Hundreds of people living near the Ubinas volcano have been evacuated after the volcanic peak erupted 07:35 UTC (02:35 local time) on July 19, 2019.
The ash plume reached an altitude of 40,000 ft (12km). The alert level has been raised from yellow to orange.
The National Institute of Civil Defense (Indeci) ordered the evacuation after the Ubinas volcano, the most active in the country located in the Moquegua region, recorded two explosions that led to ash being spewed within a radius of 25 km (16 miles), affecting at least eight inhabited areas.
Ashfall was reported in the towns of Ubinas, Escacha, Anascapa, Matalaque, San Miguel, Huarina and Tonohaya.
“Actions are being taken for around 1,000 people living in the areas around the Ubinas volcano, so they can be relocated to shelters already provided for in contingency plans,” Indeci chief Jorge Chavez told local radio station RPP.

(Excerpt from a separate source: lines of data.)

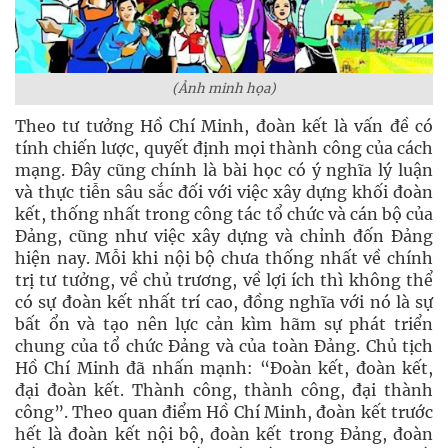
(Ảnh minh họa)
Theo tư tưởng Hồ Chí Minh, đoàn kết là vấn đề có
tính chiến lược, quyết định mọi thành công của cách
mạng. Đây cũng chính là bài học có ý nghĩa lý luận
và thực tiễn sâu sắc đối với việc xây dựng khối đoàn
kết, thống nhất trong công tác tổ chức và cán bộ của
Đảng, cũng như việc xây dựng và chỉnh đốn Đảng
hiện nay. Mỗi khi nội bộ chưa thống nhất về chính
trị tư tưởng, về chủ trương, về lợi ích thì không thể
có sự đoàn kết nhất trí cao, đồng nghĩa với nó là sự
bất ổn và tạo nên lực cản kìm hãm sự phát triển
chung của tổ chức Đảng và của toàn Đảng. Chủ tịch
Hồ Chí Minh đã nhấn mạnh: “Đoàn kết, đoàn kết,
đại đoàn kết. Thành công, thành công, đại thành
công”. Theo quan điểm Hồ Chí Minh, đoàn kết trước
hết là đoàn kết nội bộ, đoàn kết trong Đảng, đoàn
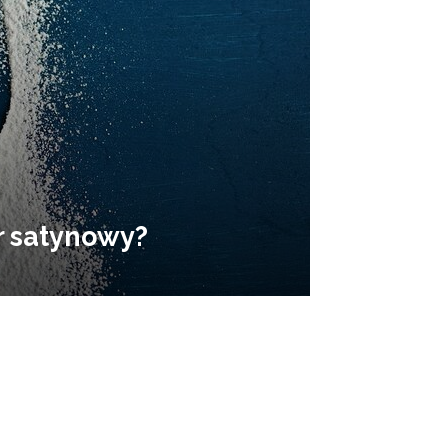
r satynowy?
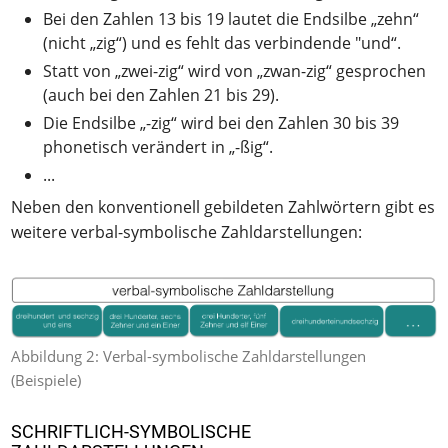
Bei den Zahlen 13 bis 19 lautet die Endsilbe „zehn“
(nicht „zig“) und es fehlt das verbindende "und“.
Statt von „zwei-zig“ wird von „zwan-zig“ gesprochen
(auch bei den Zahlen 21 bis 29).
Die Endsilbe „-zig“ wird bei den Zahlen 30 bis 39
phonetisch verändert in „-ßig“.
...
Neben den konventionell gebildeten Zahlwörtern gibt es
weitere verbal-symbolische Zahldarstellungen:
Abbildung 2: Verbal-symbolische Zahldarstellungen
(Beispiele)
SCHRIFTLICH-SYMBOLISCHE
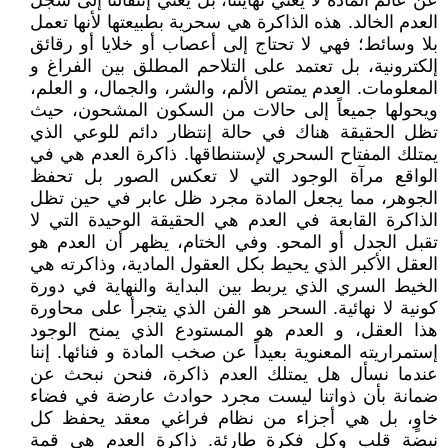
عن عالم المادة لا يعني نهايتنا، بل يعني إنتقالنا إلى سجل
العدم الخالد. هذه الذاكرة هي سحرية بطبيعتها لأنها تعمل
بلا وسائط؛ فهي لا تحتاج إلى أعصاب أو خلايا أو رقائق
إلكترونية، بل تعتمد على التلاحم المطلق بين الفراغ و
المعلومات. العدم يمتص الألم، والشر، والجمال، و العلم،
ويحولها جميعاً إلى حالات من السكون المشحون، حيث
تظل الحقيقة هناك في حالة إنتظار دائم للوعي الذي
يمتلك المفتاح السحري لإستنطاقها. ذاكرة العدم هي في
الواقع مرآة الوجود التي لا تعكس الصور بل تحفظ
الجوهر، مما يجعل المادة مجرد ظل عابر في حين تظل
الذاكرة القابعة في العدم هي الحقيقة الوحيدة التي لا
تقبل الجدل أو المحو. وفي الختام، يظهر أن العدم هو
العقل الأكبر الذي يحيط بكل العقول المادية، وذاكرته هي
الخيط السري الذي يربط بين البداية والنهاية في دورة
كونية لا نهائية. السحر هو الفن الذي يتجرأ على محاورة
هذا العقل، و العدم هو المستودع الذي يمنح الوجود
إستمراريته المعنوية بعيداً عن صخب المادة و فنائها. إننا
عندما نسأل هل يمتلك العدم ذاكرة، فنحن نبحث عن
ضمانة بأن ذواتنا ليست مجرد حوادث عارضة في فضاء
خاوٍ، بل هي أجزاء من نظام فراغي معقد يحفظ كل
نبضة قلب وكل فكرة طارئة. ذاكرة العدم هي قمة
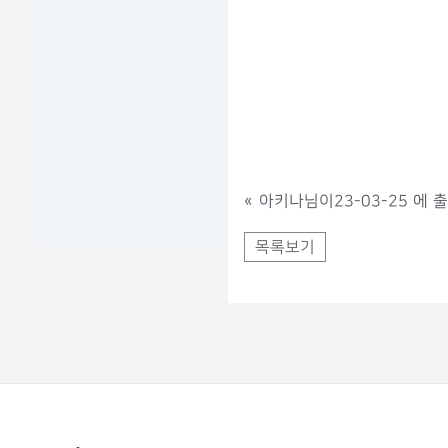
«
아키나님이23-03-25 에 출
목록보기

#UBINAS: imágenes de la actividad del volcán 📷: la primera muestra el registro sísmico y la actividad de tipo tremor que estaría vinculada a la emisión continua de cenizas; la segunda, la expulsión de ceniza y proyectiles balísticos como resultado de las violentas explosiones. pic.twitter.com/QYSuayUWJV— Instituto Geofísico del Perú (@igp_peru) July 19, 2019
The education ministry said that in towns near the volcano, about 1,200 km (745 miles) south of Lima, classes were suspended and people were given masks and goggles as protection against the ash and gases from the volcano.
The Geophysical Institute of Peru (IGP) said that the explosions had started since dawn on Friday.
Southern Peru, an area where there are important mining sites, is home to a dozen active volcanoes.
[AHORA] Señales sísmicas que estaban siendo correlacionadas con emisiones de ceniza están regresando a niveles observados antes de las explosiones. Ello también queda graficado en la disminución de la altura de las explosiones, las cuales alcanzan los 1500 sobre el cráter. pic.twitter.com/uO7ST9EtnM— Instituto Geofísico del Perú (@igp_peru) July 19, 2019
Peru is also in the so-called Pacific “Ring of Fire,” an area with a high incidence of earthquakes and volcanic activity.